Your response must be the entire set of entries, reproduced word for word.

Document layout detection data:
:::::

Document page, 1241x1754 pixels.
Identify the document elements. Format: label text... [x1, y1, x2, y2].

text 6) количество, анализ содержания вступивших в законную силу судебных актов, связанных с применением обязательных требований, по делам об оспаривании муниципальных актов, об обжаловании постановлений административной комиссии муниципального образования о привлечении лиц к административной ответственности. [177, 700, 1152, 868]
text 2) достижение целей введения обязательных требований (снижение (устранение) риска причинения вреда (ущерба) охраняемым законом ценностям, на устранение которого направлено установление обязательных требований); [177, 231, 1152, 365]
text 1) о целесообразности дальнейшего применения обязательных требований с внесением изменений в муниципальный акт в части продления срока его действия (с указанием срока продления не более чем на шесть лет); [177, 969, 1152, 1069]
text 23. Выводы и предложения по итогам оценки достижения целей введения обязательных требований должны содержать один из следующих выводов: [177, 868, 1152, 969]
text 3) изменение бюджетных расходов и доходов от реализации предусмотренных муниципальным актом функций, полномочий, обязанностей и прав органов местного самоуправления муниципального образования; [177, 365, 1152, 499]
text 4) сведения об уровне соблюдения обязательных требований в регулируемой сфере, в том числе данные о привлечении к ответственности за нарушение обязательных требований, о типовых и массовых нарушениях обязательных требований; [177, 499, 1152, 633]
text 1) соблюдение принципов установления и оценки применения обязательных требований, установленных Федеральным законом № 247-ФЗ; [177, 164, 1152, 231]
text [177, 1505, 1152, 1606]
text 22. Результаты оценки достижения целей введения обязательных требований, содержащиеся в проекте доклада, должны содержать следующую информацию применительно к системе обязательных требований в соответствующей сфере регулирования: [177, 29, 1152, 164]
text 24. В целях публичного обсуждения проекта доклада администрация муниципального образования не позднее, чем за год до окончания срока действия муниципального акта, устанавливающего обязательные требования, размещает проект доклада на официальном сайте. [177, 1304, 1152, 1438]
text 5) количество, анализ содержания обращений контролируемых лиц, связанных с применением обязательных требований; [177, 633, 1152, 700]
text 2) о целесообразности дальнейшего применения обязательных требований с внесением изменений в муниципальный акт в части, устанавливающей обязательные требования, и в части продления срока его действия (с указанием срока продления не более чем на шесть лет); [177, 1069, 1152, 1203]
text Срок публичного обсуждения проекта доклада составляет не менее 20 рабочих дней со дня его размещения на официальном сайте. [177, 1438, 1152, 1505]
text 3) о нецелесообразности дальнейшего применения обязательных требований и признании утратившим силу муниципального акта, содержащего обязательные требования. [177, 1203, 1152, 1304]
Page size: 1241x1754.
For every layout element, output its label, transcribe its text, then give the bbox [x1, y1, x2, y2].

:::::

Response:
Document page, 1241x1754 pixels.
Identify the document elements. Format: label text... [x1, y1, x2, y2].

text 6) количество, анализ содержания вступивших в законную силу судебных актов, связанных с применением обязательных требований, по делам об оспаривании муниципальных актов, об обжаловании постановлений административной комиссии муниципального образования о привлечении лиц к административной ответственности. [177, 700, 1152, 868]
text 2) достижение целей введения обязательных требований (снижение (устранение) риска причинения вреда (ущерба) охраняемым законом ценностям, на устранение которого направлено установление обязательных требований); [177, 231, 1152, 365]
text 1) о целесообразности дальнейшего применения обязательных требований с внесением изменений в муниципальный акт в части продления срока его действия (с указанием срока продления не более чем на шесть лет); [177, 969, 1152, 1069]
text 23. Выводы и предложения по итогам оценки достижения целей введения обязательных требований должны содержать один из следующих выводов: [177, 868, 1152, 969]
text 3) изменение бюджетных расходов и доходов от реализации предусмотренных муниципальным актом функций, полномочий, обязанностей и прав органов местного самоуправления муниципального образования; [177, 365, 1152, 499]
text 4) сведения об уровне соблюдения обязательных требований в регулируемой сфере, в том числе данные о привлечении к ответственности за нарушение обязательных требований, о типовых и массовых нарушениях обязательных требований; [177, 499, 1152, 633]
text 1) соблюдение принципов установления и оценки применения обязательных требований, установленных Федеральным законом № 247-ФЗ; [177, 164, 1152, 231]
text [177, 1505, 1152, 1606]
text 22. Результаты оценки достижения целей введения обязательных требований, содержащиеся в проекте доклада, должны содержать следующую информацию применительно к системе обязательных требований в соответствующей сфере регулирования: [177, 29, 1152, 164]
text 24. В целях публичного обсуждения проекта доклада администрация муниципального образования не позднее, чем за год до окончания срока действия муниципального акта, устанавливающего обязательные требования, размещает проект доклада на официальном сайте. [177, 1304, 1152, 1438]
text 5) количество, анализ содержания обращений контролируемых лиц, связанных с применением обязательных требований; [177, 633, 1152, 700]
text 2) о целесообразности дальнейшего применения обязательных требований с внесением изменений в муниципальный акт в части, устанавливающей обязательные требования, и в части продления срока его действия (с указанием срока продления не более чем на шесть лет); [177, 1069, 1152, 1203]
text Срок публичного обсуждения проекта доклада составляет не менее 20 рабочих дней со дня его размещения на официальном сайте. [177, 1438, 1152, 1505]
text 3) о нецелесообразности дальнейшего применения обязательных требований и признании утратившим силу муниципального акта, содержащего обязательные требования. [177, 1203, 1152, 1304]
Page size: 1241x1754.
For every layout element, output its label, transcribe its text, then give the bbox [x1, y1, x2, y2].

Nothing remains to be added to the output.